Al suono del campanello la la giovane donna si fa attendere: poi apre la porta, addosso n una tuta casalinga, la tv accesa in cucina. La sua voce - seppur turbata dal fatto violento appena capitato - è risoluta e pacata. «I litigi in casa non sono una rarità» spiega, con alle spalle i due figli, una ragazza appena maggiorenne e un ragazzo di quindici anni.

«La situazione è peggiorata in questo periodo. Mio marito è rimasto turbato dalla morte di suo padre e in questo periodo ha cominciato a bere, troppo. A me dà fastidio e per questo negli ultimi tempi abbiamo litigato spesso. Quel giorno ho minacciato di lasciarlo, lui aveva bevuto e mi ha lanciato addosso la benzina per spaventarmi. Non mi avrebbe fatto nulla, ne sono sicura, conosco l’uomo con cui sto da vent’anni e con cui ho due figli insieme».

Gli inquirenti però stanno ancora cercando di capire se il carburante utilizzato fosse in casa per degli utilizzi domestici o se invece fosse stato comprato appositamente per appiccare il fuoco.

Un dettaglio che sarebbe utile chiarire al fine di delineare l’eventuale premeditazione dell’aggressione. Durante il litigio quindi il padre non solo aveva cosparso di liquido la donna, ma anche il pavimento, dicendo ai figli di allontanarsi con lui, cercando un modo per innescare la fiamma.

Una tragedia sventata solo grazie ai figli che prima sono riusciti a strappargli di mano l’accendino e poi hanno atteso l’arrivo dei carabinieri. «Mentre lo stavano portando via, mio marito ha chiesto scusa, mi ha detto che aveva capito di aver distrutto tutto, di aver buttato all’aria tutte le cose importanti. Non mi aveva mai toccata prima, c’erano state delle liti ma come ce ne sono in ogni casa» aggiunge la donna.

«Abbiamo chiesto assistenza ad un avvocato, so che l’accusa è pesante e che quando sono arrivati i carabinieri eravamo tutti molto agitati e questo sicuramente ha avuto delle ripercussioni che dovremo gestire».

Una spiegazione del gesto di rabbia inconsulta non se la danno nemmeno i dirimpettai del condominio, che quella sera si sono accorti dell’arrivo dei carabinieri.

«Lui è uno scherzoso, ogni tanto con gli altri vicini scendiamo a berci una birra qui vicino, dove lui ha l’orto» racconta Michele che, nel palazzo dov’è successo il fatto, vive al piano inferiore. «Non sono arrivati da molto, ma in questo periodo sono sempre stati relativamente tranquilli.
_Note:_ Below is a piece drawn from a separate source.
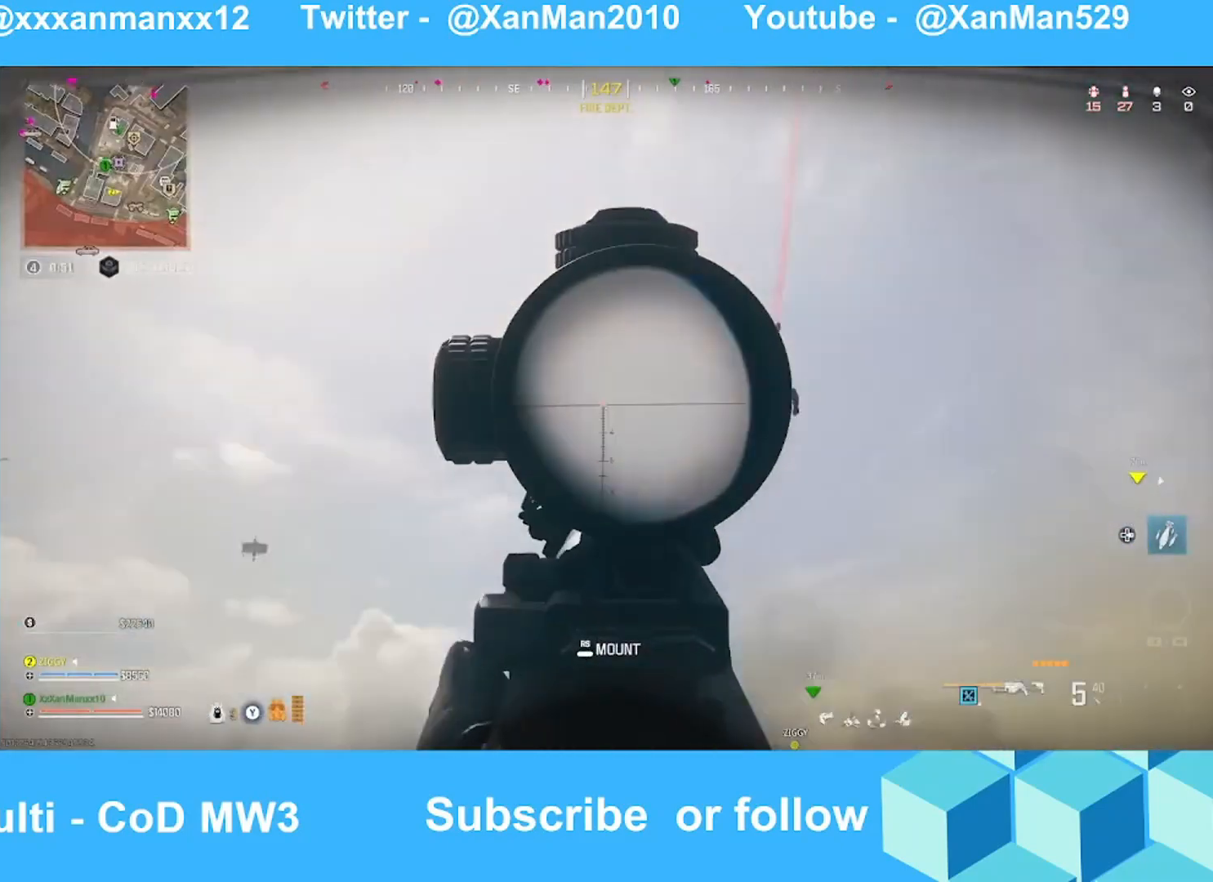
{"buttons": [], "left_stick": "up-left", "right_stick": "down", "events": [[67, "right_stick", "right"], [233, "left_stick", "down-left"], [233, "right_stick", "down"], [367, "L2", "up"], [367, "left_stick", "up-left"]]}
Qualche volta li ho sentiti gridare, ma nulla che mi avesse davvero preoccupato. Lui scendeva spesso qui a parlare con me. È uno con la battuta pronta, sorridente. Mi aveva anche dato un soprannome divertente. Ecco, recentemente mi era parso più cupo, so che aveva subito un lutto. Era diventato più nervoso. La moglie e i figli li ho sempre visti sereni».
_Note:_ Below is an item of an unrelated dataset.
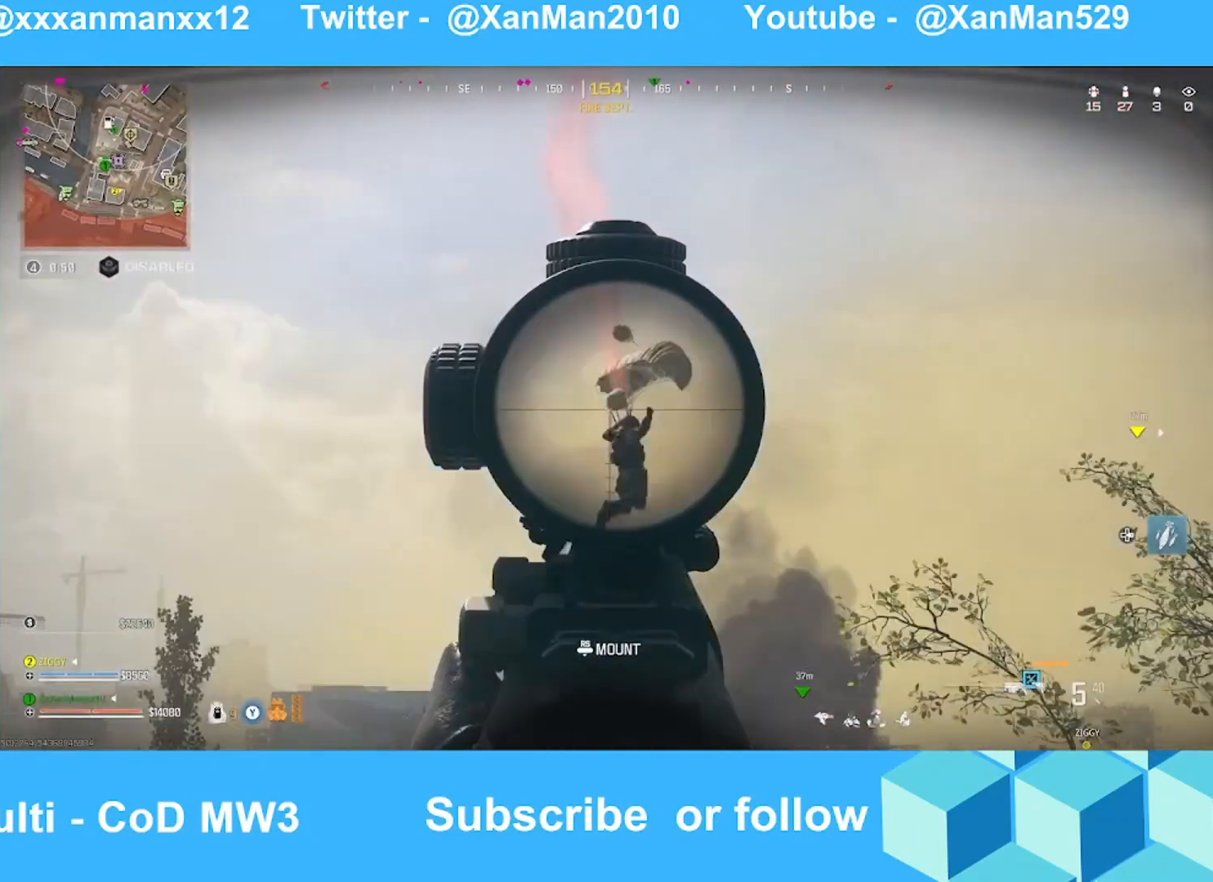
{"buttons": ["L2", "L3"], "left_stick": "up", "right_stick": "center", "events": [[67, "right_stick", "center"], [233, "L2", "down"], [267, "right_stick", "right"], [333, "left_stick", "up"], [367, "right_stick", "center"], [433, "L3", "down"]]}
Poche centinaia di metri più in là, passata la strada principale, c’è la casa dove è stata massacrata Maila Beccarello, uccisa nel 2018 dal marito Natalino Boscolo Zemello: nessuno in paese ha mai dimenticato quel fatto, gli abitanti sono ancora sconvolti per la tragica fine della trentasettenne.
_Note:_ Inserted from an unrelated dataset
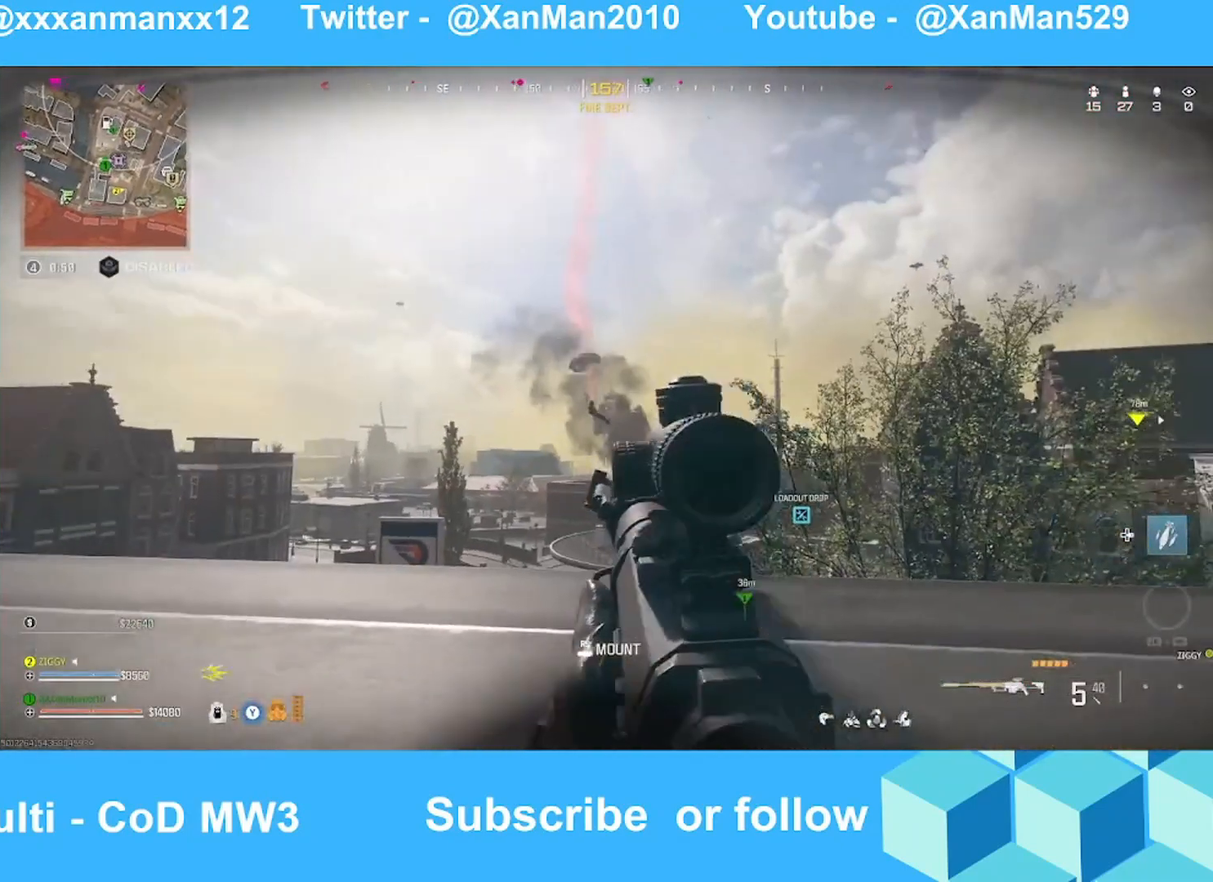
{"buttons": ["L2", "L3"], "left_stick": "up", "right_stick": "down-left", "events": [[67, "right_stick", "down"], [467, "right_stick", "down-left"]]}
«Maila la conoscevamo bene e tutta la sua storia è indimenticabile» sottolineano i clienti del bar Al Caminetto, increduli per l’atteggiamento di questa donna minacciata dal marito: «Il sangue si gela ancora, al solo pensiero. Nessuna donna dovrebbe farsi andare bene neanche il primo segnale di violenza da parte di un uomo».